On the Italian Extreme Programming mailing list there was a discussion originated from my TDD live demo held on the Second Italian Agile Day (more on this in a later post). At a certain point of the discussion it came up the idea that TDD and OO design are not necessarily tightly connected. Well, I disagree and here’s my take on that.
Let’s put it simple: there is no TDD without refactoring, that is refactoring is a constituent part of TDD, not something beyond TDD that I can consider as an option. TDD micro-cycle is: test => red bar => code => green bar => refactor => green bar. If you don’t refactor you are not following TDD.
Let’s consider now that refactoring is OO. There is no refactoring without OO. The smells that you recognize into code are another symptoms for rigidity, fragility, immobility. Every refactoring move is justified by 3 criterias:
- enhance code readability
- reduce coupling between classes/modules
- enhance cohesion of classes/modules
Apart from readability, every refactoring move if correctly applied brings to OO design. What means correctly applied? It means if applying that move is appropriate, that is if it doesn’t increase rigidity, fragility or immobility, that is if it doesn’t introduce new smells. Refactoring means applying ex-post OO design principles.

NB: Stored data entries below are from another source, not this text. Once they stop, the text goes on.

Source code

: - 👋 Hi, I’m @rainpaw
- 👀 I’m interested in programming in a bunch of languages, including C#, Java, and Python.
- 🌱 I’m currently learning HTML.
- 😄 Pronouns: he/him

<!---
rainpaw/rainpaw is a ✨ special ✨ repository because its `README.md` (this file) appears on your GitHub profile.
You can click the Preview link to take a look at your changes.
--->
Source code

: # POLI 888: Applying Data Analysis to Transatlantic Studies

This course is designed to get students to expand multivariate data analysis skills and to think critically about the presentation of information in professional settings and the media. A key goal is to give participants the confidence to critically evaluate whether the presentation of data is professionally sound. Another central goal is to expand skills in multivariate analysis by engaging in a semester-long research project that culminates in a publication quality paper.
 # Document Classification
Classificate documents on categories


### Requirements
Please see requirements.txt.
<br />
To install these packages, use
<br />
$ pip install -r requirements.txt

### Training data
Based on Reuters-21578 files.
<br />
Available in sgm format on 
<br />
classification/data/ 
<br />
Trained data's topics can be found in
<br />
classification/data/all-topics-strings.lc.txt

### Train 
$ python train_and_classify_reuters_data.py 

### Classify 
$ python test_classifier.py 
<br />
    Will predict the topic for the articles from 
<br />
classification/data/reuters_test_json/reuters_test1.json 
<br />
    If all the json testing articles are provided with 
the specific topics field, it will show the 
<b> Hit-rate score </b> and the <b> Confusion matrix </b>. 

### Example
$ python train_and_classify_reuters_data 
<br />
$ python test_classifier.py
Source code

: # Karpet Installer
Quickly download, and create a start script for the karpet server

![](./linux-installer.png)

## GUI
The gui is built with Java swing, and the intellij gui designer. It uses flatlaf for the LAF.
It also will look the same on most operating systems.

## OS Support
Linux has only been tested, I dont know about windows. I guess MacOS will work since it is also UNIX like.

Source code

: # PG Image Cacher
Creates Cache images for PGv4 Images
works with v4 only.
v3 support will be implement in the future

Because of these reasons design is typically decomposed in several classes and responsibilities are fine-graned assigned.
Is it possible to apply TDD following the functional paradigm? I don’t know, my lisp reminiscences are too old. Today I would tend to write OO lisp code, merging together the good of both functional and OO paradigm. I’m quite sure that I would end doing something that is not TDD, probably closely related to, but not exactly TDD for what is commonly meant.